This issue occurred in CentOS 7.2.1511 and Ubuntu 16.04.4 LTS.

  • CentOS

    $ cat /etc/redhat-release 
    CentOS Linux release 7.2.1511 (Core) 
    $ uname -a
    Linux mfz-remote-gw-01 3.10.0-327.18.2.el7.x86_64 #1 SMP Thu May 12 11:03:55 UTC 2016 x86_64 x86_64 x86_64 GNU/Linux
    $ ruby -v
    ruby 2.5.1p57 (2018-03-29 revision 63029) [x86_64-linux]
    $ rbenv -v
    rbenv 1.1.1-30-gc8ba27f
    $ gcc -v
    Using built-in specs.

▶ [Available data]
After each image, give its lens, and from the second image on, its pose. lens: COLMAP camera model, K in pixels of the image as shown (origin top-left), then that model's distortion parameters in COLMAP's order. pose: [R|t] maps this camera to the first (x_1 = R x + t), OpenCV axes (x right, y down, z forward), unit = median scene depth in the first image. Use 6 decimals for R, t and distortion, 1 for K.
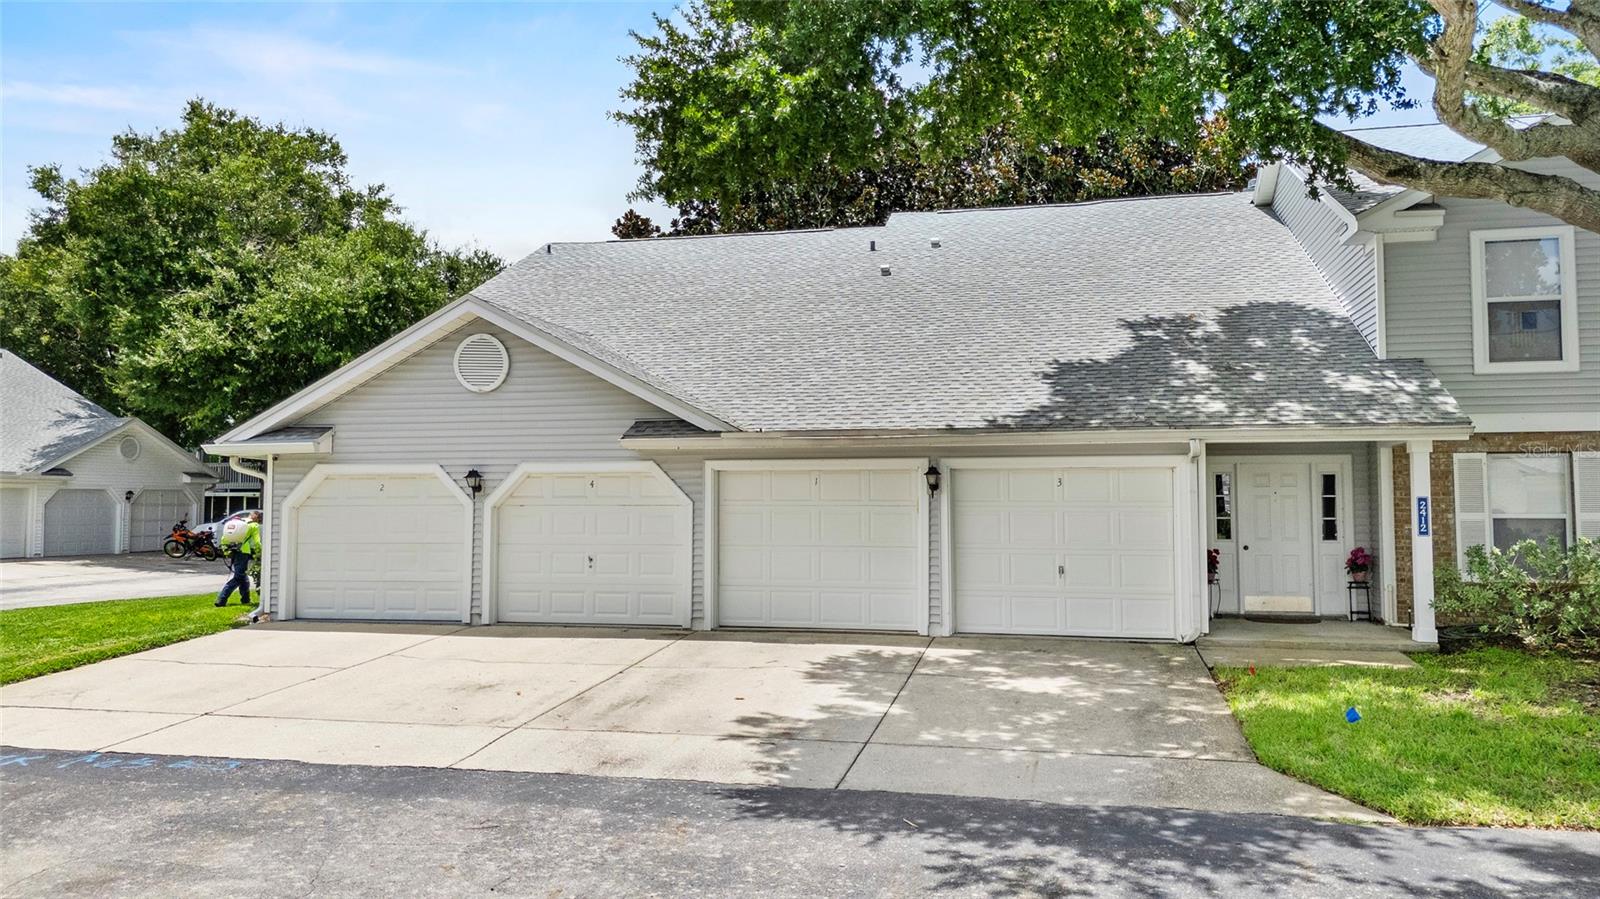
lens RADIAL K [[1169.5, 0, 797.5], [0, 1169.5, 431.3], [0, 0, 1]] dist [0.075686, -0.082352]
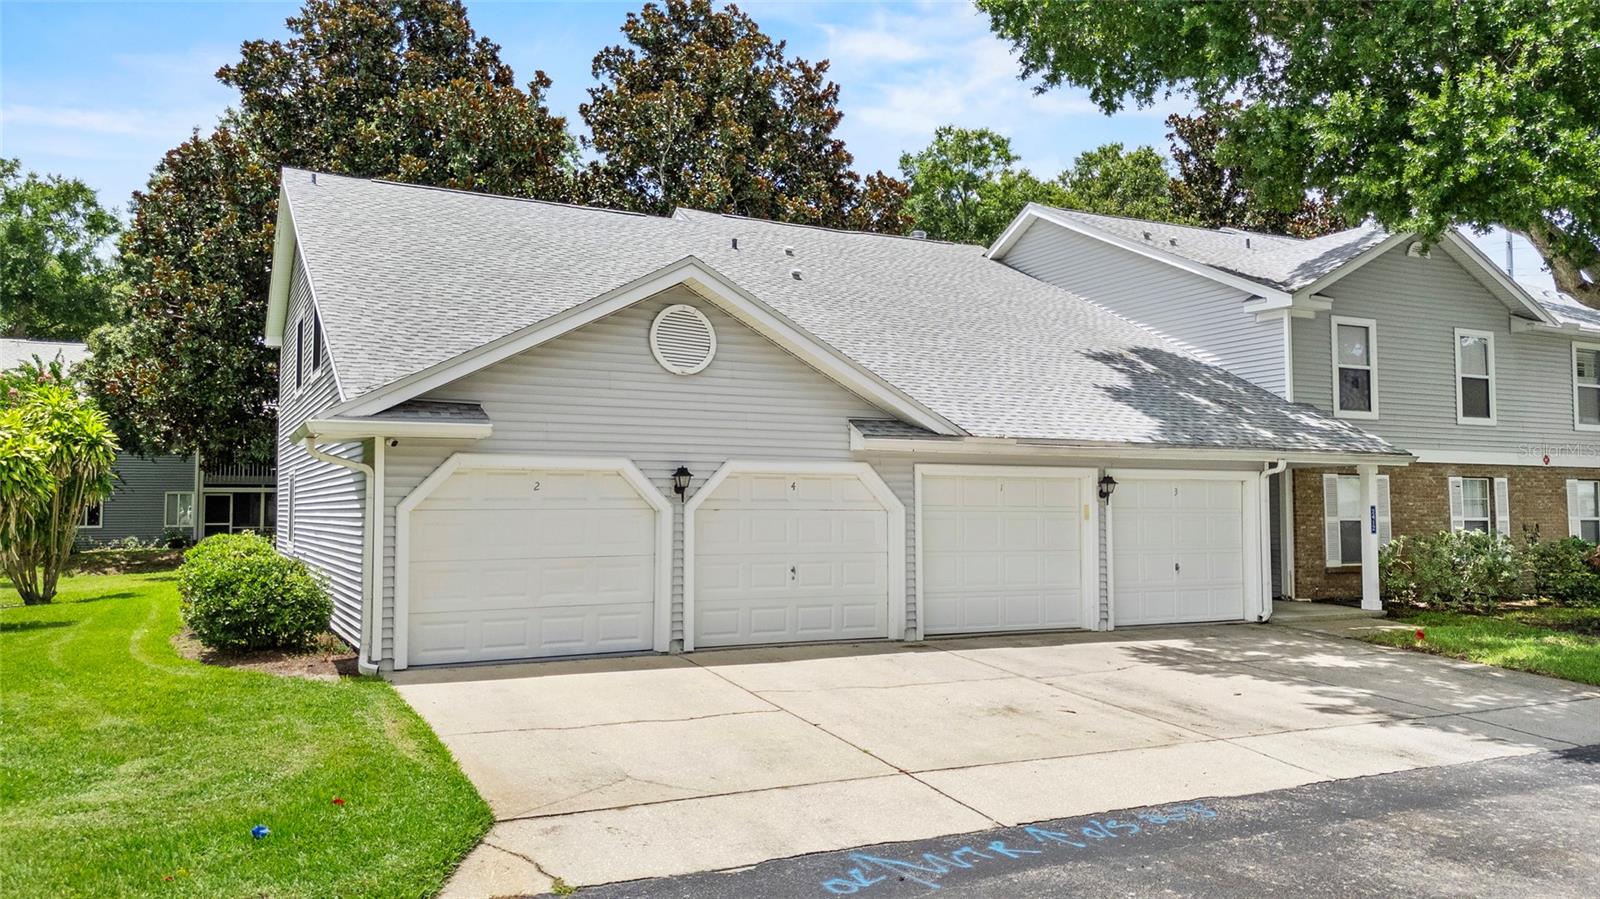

▶ [Task directions]
Output the full text about the CentOS and Ubuntu environment again, character for character, keeping its line breaks and indentation.

▶ [Solution for this exercise]
This issue occurred in CentOS 7.2.1511 and Ubuntu 16.04.4 LTS.

  • CentOS

    $ cat /etc/redhat-release 
    CentOS Linux release 7.2.1511 (Core) 
    $ uname -a
    Linux mfz-remote-gw-01 3.10.0-327.18.2.el7.x86_64 #1 SMP Thu May 12 11:03:55 UTC 2016 x86_64 x86_64 x86_64 GNU/Linux
    $ ruby -v
    ruby 2.5.1p57 (2018-03-29 revision 63029) [x86_64-linux]
    $ rbenv -v
    rbenv 1.1.1-30-gc8ba27f
    $ gcc -v
    Using built-in specs.